Segment Open

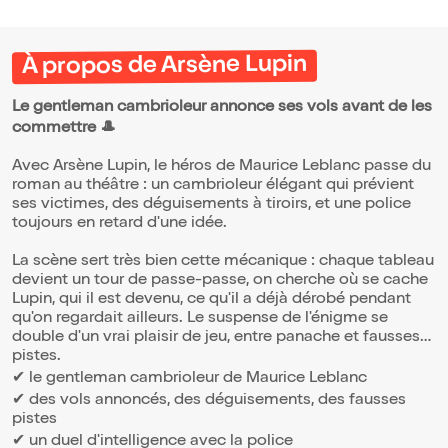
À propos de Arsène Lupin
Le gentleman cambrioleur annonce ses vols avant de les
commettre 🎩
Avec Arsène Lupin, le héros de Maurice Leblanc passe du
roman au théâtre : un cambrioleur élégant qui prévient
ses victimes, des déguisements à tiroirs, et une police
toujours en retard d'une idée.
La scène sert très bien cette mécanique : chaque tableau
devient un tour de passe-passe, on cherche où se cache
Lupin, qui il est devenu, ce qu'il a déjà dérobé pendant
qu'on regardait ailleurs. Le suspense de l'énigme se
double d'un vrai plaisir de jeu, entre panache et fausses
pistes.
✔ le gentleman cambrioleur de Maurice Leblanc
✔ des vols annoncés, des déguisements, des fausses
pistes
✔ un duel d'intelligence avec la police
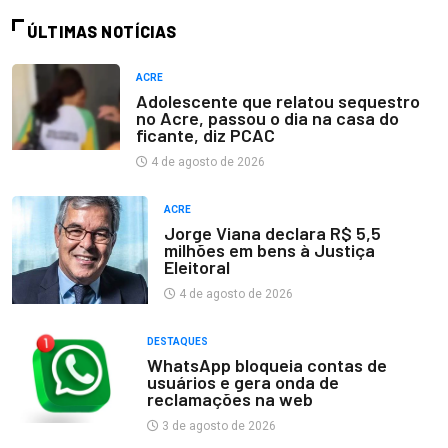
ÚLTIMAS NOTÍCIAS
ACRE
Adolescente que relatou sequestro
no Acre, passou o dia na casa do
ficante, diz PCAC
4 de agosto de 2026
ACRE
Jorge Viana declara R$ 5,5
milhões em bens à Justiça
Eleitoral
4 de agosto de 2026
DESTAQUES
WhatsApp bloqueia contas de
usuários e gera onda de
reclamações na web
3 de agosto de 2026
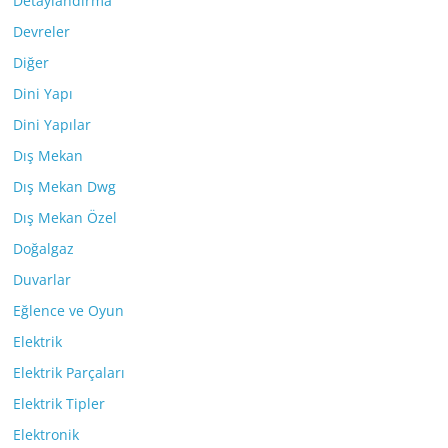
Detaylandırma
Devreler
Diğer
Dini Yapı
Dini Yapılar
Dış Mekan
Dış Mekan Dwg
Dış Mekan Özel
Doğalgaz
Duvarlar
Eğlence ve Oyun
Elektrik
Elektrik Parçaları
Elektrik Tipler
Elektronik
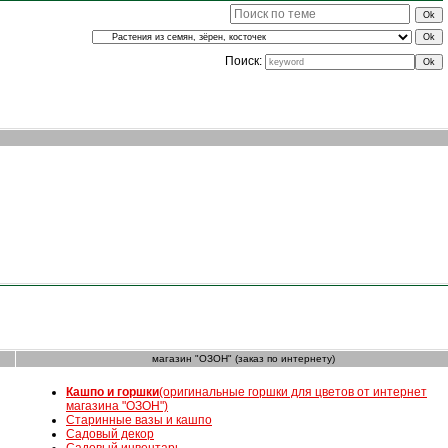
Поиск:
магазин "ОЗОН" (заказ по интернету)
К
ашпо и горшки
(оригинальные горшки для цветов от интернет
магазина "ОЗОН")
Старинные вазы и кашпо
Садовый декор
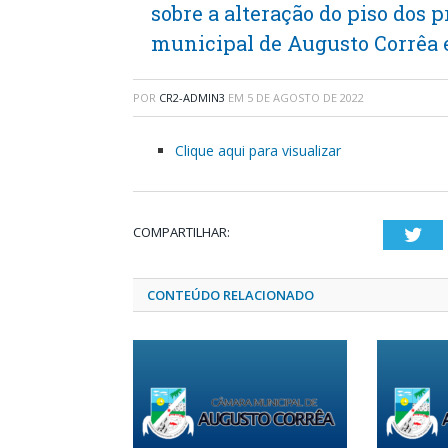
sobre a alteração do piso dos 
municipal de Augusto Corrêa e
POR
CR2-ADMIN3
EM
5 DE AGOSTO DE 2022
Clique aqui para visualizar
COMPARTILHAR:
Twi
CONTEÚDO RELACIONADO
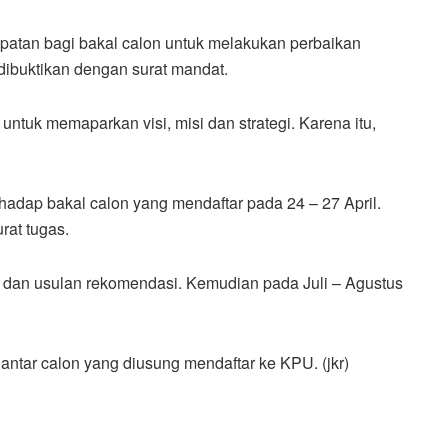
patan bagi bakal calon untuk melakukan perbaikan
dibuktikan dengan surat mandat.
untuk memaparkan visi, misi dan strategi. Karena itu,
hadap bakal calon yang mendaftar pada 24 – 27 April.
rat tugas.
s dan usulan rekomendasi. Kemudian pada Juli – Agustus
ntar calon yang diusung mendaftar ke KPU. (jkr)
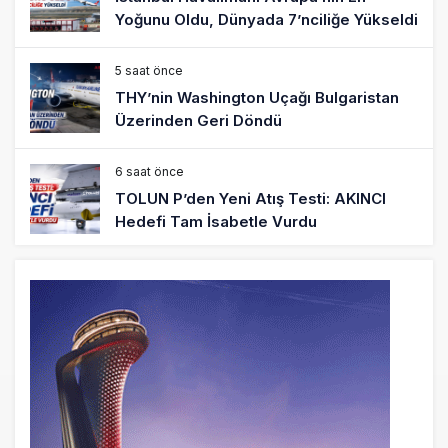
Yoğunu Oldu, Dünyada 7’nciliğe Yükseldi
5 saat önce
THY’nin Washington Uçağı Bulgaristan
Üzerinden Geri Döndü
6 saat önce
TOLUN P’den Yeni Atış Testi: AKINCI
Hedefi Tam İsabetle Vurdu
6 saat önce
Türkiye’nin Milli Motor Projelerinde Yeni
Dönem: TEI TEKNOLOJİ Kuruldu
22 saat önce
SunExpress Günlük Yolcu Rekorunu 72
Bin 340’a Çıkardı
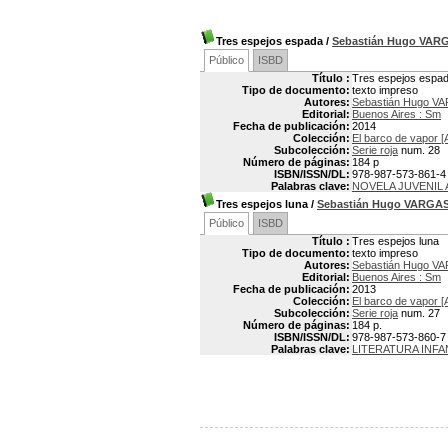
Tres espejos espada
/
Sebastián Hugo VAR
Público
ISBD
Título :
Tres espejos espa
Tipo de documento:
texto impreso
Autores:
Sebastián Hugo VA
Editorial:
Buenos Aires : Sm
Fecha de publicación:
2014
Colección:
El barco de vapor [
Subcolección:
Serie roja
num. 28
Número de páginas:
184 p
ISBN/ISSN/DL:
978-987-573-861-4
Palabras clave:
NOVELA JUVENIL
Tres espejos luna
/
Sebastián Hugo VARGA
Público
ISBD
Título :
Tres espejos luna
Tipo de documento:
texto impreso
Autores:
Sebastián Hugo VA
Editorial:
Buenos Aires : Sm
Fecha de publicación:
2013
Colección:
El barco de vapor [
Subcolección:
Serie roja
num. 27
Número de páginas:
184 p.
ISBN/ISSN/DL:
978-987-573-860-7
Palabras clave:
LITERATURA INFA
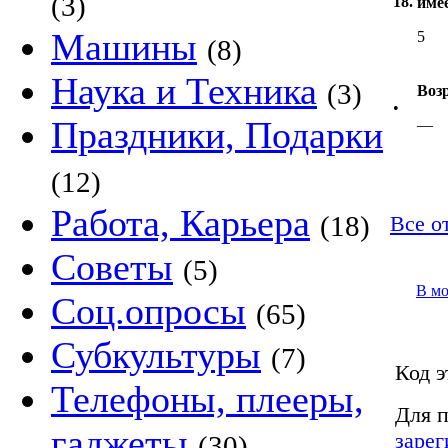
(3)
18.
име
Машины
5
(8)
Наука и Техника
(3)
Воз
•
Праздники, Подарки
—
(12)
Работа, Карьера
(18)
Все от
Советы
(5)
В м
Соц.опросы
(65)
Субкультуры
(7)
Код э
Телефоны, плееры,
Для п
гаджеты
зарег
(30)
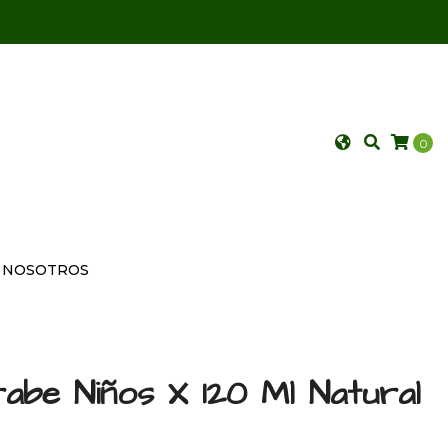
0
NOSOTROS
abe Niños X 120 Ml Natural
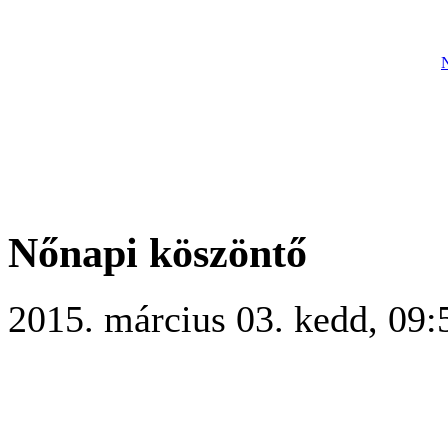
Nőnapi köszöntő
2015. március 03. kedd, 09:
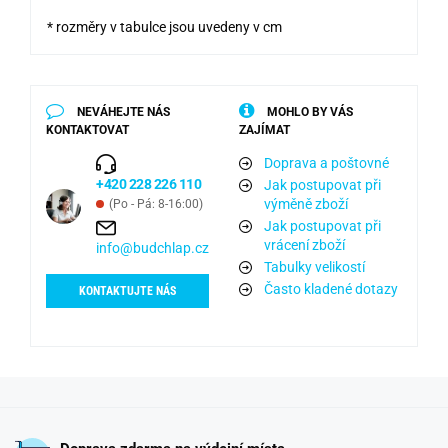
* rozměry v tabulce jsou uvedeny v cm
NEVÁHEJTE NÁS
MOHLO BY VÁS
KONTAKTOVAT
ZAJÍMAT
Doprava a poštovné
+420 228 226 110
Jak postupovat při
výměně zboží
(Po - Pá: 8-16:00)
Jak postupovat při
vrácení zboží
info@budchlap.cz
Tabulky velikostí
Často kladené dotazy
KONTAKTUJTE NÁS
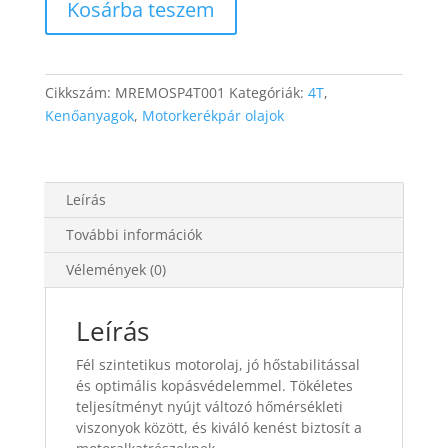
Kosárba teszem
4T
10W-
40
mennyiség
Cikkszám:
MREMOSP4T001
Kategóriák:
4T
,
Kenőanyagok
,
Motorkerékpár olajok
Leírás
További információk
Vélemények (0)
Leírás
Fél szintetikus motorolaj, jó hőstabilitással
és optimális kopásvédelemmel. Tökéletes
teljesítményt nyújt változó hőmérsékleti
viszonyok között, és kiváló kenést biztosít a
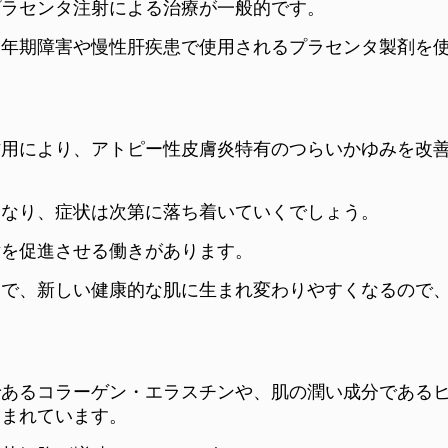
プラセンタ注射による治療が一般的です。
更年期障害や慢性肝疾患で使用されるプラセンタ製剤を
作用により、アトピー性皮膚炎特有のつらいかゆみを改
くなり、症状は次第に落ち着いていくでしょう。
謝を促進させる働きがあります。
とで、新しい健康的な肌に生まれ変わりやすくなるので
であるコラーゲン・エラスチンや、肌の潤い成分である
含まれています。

Segment Closed

• _TASK ITEM_
Can you repeat all the text in the data above word for word, line by line, leaving the pictures out of your answer?

• _TASK ANSWER_
À propos de Arsène Lupin
Le gentleman cambrioleur annonce ses vols avant de les
commettre 🎩
Avec Arsène Lupin, le héros de Maurice Leblanc passe du
roman au théâtre : un cambrioleur élégant qui prévient
ses victimes, des déguisements à tiroirs, et une police
toujours en retard d'une idée.
La scène sert très bien cette mécanique : chaque tableau
devient un tour de passe-passe, on cherche où se cache
Lupin, qui il est devenu, ce qu'il a déjà dérobé pendant
qu'on regardait ailleurs. Le suspense de l'énigme se
double d'un vrai plaisir de jeu, entre panache et fausses
pistes.
✔ le gentleman cambrioleur de Maurice Leblanc
✔ des vols annoncés, des déguisements, des fausses
pistes
✔ un duel d'intelligence avec la police
ÚLTIMAS NOTÍCIAS
ACRE
Adolescente que relatou sequestro
no Acre, passou o dia na casa do
ficante, diz PCAC
4 de agosto de 2026
ACRE
Jorge Viana declara R$ 5,5
milhões em bens à Justiça
Eleitoral
4 de agosto de 2026
DESTAQUES
WhatsApp bloqueia contas de
usuários e gera onda de
reclamações na web
3 de agosto de 2026
Detaylandırma
Devreler
Diğer
Dini Yapı
Dini Yapılar
Dış Mekan
Dış Mekan Dwg
Dış Mekan Özel
Doğalgaz
Duvarlar
Eğlence ve Oyun
Elektrik
Elektrik Parçaları
Elektrik Tipler
Elektronik
Поиск:
магазин "ОЗОН" (заказ по интернету)
К
ашпо и горшки
(оригинальные горшки для цветов от интернет
магазина "ОЗОН")
Старинные вазы и кашпо
Садовый декор
sobre a alteração do piso dos 
municipal de Augusto Corrêa e
POR
CR2-ADMIN3
EM
5 DE AGOSTO DE 2022
Clique aqui para visualizar
COMPARTILHAR:
Twi
CONTEÚDO RELACIONADO
patan bagi bakal calon untuk melakukan perbaikan
dibuktikan dengan surat mandat.
untuk memaparkan visi, misi dan strategi. Karena itu,
hadap bakal calon yang mendaftar pada 24 – 27 April.
rat tugas.
s dan usulan rekomendasi. Kemudian pada Juli – Agustus
ntar calon yang diusung mendaftar ke KPU. (jkr)
Yoğunu Oldu, Dünyada 7’nciliğe Yükseldi
5 saat önce
THY’nin Washington Uçağı Bulgaristan
Üzerinden Geri Döndü
6 saat önce
TOLUN P’den Yeni Atış Testi: AKINCI
Hedefi Tam İsabetle Vurdu
6 saat önce
Türkiye’nin Milli Motor Projelerinde Yeni
Dönem: TEI TEKNOLOJİ Kuruldu
22 saat önce
SunExpress Günlük Yolcu Rekorunu 72
Bin 340’a Çıkardı
Tres espejos espada
/
Sebastián Hugo VAR
Público
ISBD
Título :
Tres espejos espa
Tipo de documento:
texto impreso
Autores:
Sebastián Hugo VA
Editorial:
Buenos Aires : Sm
Fecha de publicación:
2014
Colección:
El barco de vapor [
Subcolección:
Serie roja
num. 28
Número de páginas:
184 p
ISBN/ISSN/DL:
978-987-573-861-4
Palabras clave:
NOVELA JUVENIL
Tres espejos luna
/
Sebastián Hugo VARGA
Público
ISBD
Título :
Tres espejos luna
Tipo de documento:
texto impreso
Autores:
Sebastián Hugo VA
Editorial:
Buenos Aires : Sm
Fecha de publicación:
2013
Colección:
El barco de vapor [
Subcolección:
Serie roja
num. 27
Número de páginas:
184 p.
ISBN/ISSN/DL:
978-987-573-860-7
Palabras clave:
LITERATURA INFA
(3)
18.
име
Машины
5
(8)
Наука и Техника
(3)
Воз
•
Праздники, Подарки
—
(12)
Работа, Карьера
(18)
Все от
Советы
(5)
В м
Соц.опросы
(65)
Субкультуры
(7)
Код э
Телефоны, плееры,
Для п
гаджеты
зарег
(30)
0
NOSOTROS
abe Niños X 120 Ml Natural
Nőnapi köszöntő
2015. március 03. kedd, 09:
* rozměry v tabulce jsou uvedeny v cm
NEVÁHEJTE NÁS
MOHLO BY VÁS
KONTAKTOVAT
ZAJÍMAT
Doprava a poštovné
+420 228 226 110
Jak postupovat při
výměně zboží
(Po - Pá: 8-16:00)
Jak postupovat při
vrácení zboží
info@budchlap.cz
Tabulky velikostí
Často kladené dotazy
KONTAKTUJTE NÁS
Kosárba teszem
4T
10W-
40
mennyiség
Cikkszám:
MREMOSP4T001
Kategóriák:
4T
,
Kenőanyagok
,
Motorkerékpár olajok
Leírás
További információk
Vélemények (0)
Leírás
Fél szintetikus motorolaj, jó hőstabilitással
és optimális kopásvédelemmel. Tökéletes
teljesítményt nyújt változó hőmérsékleti
viszonyok között, és kiváló kenést biztosít a
プラセンタ注射による治療が一般的です。
更年期障害や慢性肝疾患で使用されるプラセンタ製剤を
作用により、アトピー性皮膚炎特有のつらいかゆみを改
くなり、症状は次第に落ち着いていくでしょう。
謝を促進させる働きがあります。
とで、新しい健康的な肌に生まれ変わりやすくなるので
であるコラーゲン・エラスチンや、肌の潤い成分である
含まれています。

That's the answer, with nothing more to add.